● **AIM OF THE TASK**:
Copy all of the records below word for word, leaving every line unchanged.

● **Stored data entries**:
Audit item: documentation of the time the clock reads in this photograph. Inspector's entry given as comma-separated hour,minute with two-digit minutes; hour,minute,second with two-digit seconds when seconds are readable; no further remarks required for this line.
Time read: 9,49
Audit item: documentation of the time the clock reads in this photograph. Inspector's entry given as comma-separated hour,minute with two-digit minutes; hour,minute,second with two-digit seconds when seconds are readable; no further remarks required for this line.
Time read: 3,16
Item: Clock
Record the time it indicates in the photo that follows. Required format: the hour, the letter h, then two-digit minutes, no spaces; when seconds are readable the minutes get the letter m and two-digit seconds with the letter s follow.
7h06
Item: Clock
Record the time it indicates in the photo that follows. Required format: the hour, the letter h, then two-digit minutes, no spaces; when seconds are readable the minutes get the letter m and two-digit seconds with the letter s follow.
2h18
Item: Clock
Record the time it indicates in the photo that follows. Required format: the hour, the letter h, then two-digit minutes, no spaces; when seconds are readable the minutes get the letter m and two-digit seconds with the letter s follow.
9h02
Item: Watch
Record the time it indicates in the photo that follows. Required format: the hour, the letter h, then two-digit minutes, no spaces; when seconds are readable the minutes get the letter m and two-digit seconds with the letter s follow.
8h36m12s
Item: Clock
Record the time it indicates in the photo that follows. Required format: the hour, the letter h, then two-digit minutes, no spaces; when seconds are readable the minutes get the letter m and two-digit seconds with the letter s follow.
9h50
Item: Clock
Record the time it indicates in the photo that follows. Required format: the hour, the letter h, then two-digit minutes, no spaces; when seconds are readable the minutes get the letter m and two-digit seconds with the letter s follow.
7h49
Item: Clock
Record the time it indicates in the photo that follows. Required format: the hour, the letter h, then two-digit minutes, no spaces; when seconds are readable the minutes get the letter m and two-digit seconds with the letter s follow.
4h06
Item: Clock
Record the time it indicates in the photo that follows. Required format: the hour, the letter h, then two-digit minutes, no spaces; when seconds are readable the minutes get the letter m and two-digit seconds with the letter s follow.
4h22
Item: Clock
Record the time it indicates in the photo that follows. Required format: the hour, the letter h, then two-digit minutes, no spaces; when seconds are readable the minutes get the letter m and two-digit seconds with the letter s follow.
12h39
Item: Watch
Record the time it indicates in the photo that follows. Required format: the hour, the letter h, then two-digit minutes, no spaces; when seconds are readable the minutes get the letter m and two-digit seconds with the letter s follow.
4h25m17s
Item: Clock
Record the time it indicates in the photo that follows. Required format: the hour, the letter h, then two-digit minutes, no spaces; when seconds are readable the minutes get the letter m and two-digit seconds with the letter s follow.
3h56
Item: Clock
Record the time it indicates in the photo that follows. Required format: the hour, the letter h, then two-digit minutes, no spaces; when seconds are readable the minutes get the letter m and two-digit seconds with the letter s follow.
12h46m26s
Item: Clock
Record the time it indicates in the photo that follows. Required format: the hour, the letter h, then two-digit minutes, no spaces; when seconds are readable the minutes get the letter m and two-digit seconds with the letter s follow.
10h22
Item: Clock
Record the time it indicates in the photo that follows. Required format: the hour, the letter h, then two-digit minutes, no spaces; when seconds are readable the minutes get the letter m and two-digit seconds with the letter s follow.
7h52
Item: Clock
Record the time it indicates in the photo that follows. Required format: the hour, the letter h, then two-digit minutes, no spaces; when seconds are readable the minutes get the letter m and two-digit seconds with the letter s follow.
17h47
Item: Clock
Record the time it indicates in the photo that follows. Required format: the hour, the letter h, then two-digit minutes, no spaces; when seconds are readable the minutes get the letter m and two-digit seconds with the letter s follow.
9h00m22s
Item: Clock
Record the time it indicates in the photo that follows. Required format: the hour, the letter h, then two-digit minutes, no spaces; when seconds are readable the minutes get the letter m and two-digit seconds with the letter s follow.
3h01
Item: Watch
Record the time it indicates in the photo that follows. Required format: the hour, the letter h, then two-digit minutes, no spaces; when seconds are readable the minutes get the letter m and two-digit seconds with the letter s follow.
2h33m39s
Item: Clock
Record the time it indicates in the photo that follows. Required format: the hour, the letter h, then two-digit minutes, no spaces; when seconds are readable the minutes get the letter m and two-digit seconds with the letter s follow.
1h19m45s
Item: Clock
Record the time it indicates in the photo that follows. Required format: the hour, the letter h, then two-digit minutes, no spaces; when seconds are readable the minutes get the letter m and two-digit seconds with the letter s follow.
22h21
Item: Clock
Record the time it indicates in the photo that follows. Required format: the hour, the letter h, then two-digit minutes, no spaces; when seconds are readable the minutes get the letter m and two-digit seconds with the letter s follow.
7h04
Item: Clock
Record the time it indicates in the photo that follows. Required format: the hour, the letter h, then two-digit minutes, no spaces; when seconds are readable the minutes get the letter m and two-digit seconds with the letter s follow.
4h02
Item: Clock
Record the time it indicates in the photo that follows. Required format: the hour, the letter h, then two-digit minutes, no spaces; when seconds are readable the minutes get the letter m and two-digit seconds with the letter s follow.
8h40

● **SOLUTION**:
Audit item: documentation of the time the clock reads in this photograph. Inspector's entry given as comma-separated hour,minute with two-digit minutes; hour,minute,second with two-digit seconds when seconds are readable; no further remarks required for this line.
Time read: 9,49
Audit item: documentation of the time the clock reads in this photograph. Inspector's entry given as comma-separated hour,minute with two-digit minutes; hour,minute,second with two-digit seconds when seconds are readable; no further remarks required for this line.
Time read: 3,16
Item: Clock
Record the time it indicates in the photo that follows. Required format: the hour, the letter h, then two-digit minutes, no spaces; when seconds are readable the minutes get the letter m and two-digit seconds with the letter s follow.
7h06
Item: Clock
Record the time it indicates in the photo that follows. Required format: the hour, the letter h, then two-digit minutes, no spaces; when seconds are readable the minutes get the letter m and two-digit seconds with the letter s follow.
2h18
Item: Clock
Record the time it indicates in the photo that follows. Required format: the hour, the letter h, then two-digit minutes, no spaces; when seconds are readable the minutes get the letter m and two-digit seconds with the letter s follow.
9h02
Item: Watch
Record the time it indicates in the photo that follows. Required format: the hour, the letter h, then two-digit minutes, no spaces; when seconds are readable the minutes get the letter m and two-digit seconds with the letter s follow.
8h36m12s
Item: Clock
Record the time it indicates in the photo that follows. Required format: the hour, the letter h, then two-digit minutes, no spaces; when seconds are readable the minutes get the letter m and two-digit seconds with the letter s follow.
9h50
Item: Clock
Record the time it indicates in the photo that follows. Required format: the hour, the letter h, then two-digit minutes, no spaces; when seconds are readable the minutes get the letter m and two-digit seconds with the letter s follow.
7h49
Item: Clock
Record the time it indicates in the photo that follows. Required format: the hour, the letter h, then two-digit minutes, no spaces; when seconds are readable the minutes get the letter m and two-digit seconds with the letter s follow.
4h06
Item: Clock
Record the time it indicates in the photo that follows. Required format: the hour, the letter h, then two-digit minutes, no spaces; when seconds are readable the minutes get the letter m and two-digit seconds with the letter s follow.
4h22
Item: Clock
Record the time it indicates in the photo that follows. Required format: the hour, the letter h, then two-digit minutes, no spaces; when seconds are readable the minutes get the letter m and two-digit seconds with the letter s follow.
12h39
Item: Watch
Record the time it indicates in the photo that follows. Required format: the hour, the letter h, then two-digit minutes, no spaces; when seconds are readable the minutes get the letter m and two-digit seconds with the letter s follow.
4h25m17s
Item: Clock
Record the time it indicates in the photo that follows. Required format: the hour, the letter h, then two-digit minutes, no spaces; when seconds are readable the minutes get the letter m and two-digit seconds with the letter s follow.
3h56
Item: Clock
Record the time it indicates in the photo that follows. Required format: the hour, the letter h, then two-digit minutes, no spaces; when seconds are readable the minutes get the letter m and two-digit seconds with the letter s follow.
12h46m26s
Item: Clock
Record the time it indicates in the photo that follows. Required format: the hour, the letter h, then two-digit minutes, no spaces; when seconds are readable the minutes get the letter m and two-digit seconds with the letter s follow.
10h22
Item: Clock
Record the time it indicates in the photo that follows. Required format: the hour, the letter h, then two-digit minutes, no spaces; when seconds are readable the minutes get the letter m and two-digit seconds with the letter s follow.
7h52
Item: Clock
Record the time it indicates in the photo that follows. Required format: the hour, the letter h, then two-digit minutes, no spaces; when seconds are readable the minutes get the letter m and two-digit seconds with the letter s follow.
17h47
Item: Clock
Record the time it indicates in the photo that follows. Required format: the hour, the letter h, then two-digit minutes, no spaces; when seconds are readable the minutes get the letter m and two-digit seconds with the letter s follow.
9h00m22s
Item: Clock
Record the time it indicates in the photo that follows. Required format: the hour, the letter h, then two-digit minutes, no spaces; when seconds are readable the minutes get the letter m and two-digit seconds with the letter s follow.
3h01
Item: Watch
Record the time it indicates in the photo that follows. Required format: the hour, the letter h, then two-digit minutes, no spaces; when seconds are readable the minutes get the letter m and two-digit seconds with the letter s follow.
2h33m39s
Item: Clock
Record the time it indicates in the photo that follows. Required format: the hour, the letter h, then two-digit minutes, no spaces; when seconds are readable the minutes get the letter m and two-digit seconds with the letter s follow.
1h19m45s
Item: Clock
Record the time it indicates in the photo that follows. Required format: the hour, the letter h, then two-digit minutes, no spaces; when seconds are readable the minutes get the letter m and two-digit seconds with the letter s follow.
22h21
Item: Clock
Record the time it indicates in the photo that follows. Required format: the hour, the letter h, then two-digit minutes, no spaces; when seconds are readable the minutes get the letter m and two-digit seconds with the letter s follow.
7h04
Item: Clock
Record the time it indicates in the photo that follows. Required format: the hour, the letter h, then two-digit minutes, no spaces; when seconds are readable the minutes get the letter m and two-digit seconds with the letter s follow.
4h02
Item: Clock
Record the time it indicates in the photo that follows. Required format: the hour, the letter h, then two-digit minutes, no spaces; when seconds are readable the minutes get the letter m and two-digit seconds with the letter s follow.
8h40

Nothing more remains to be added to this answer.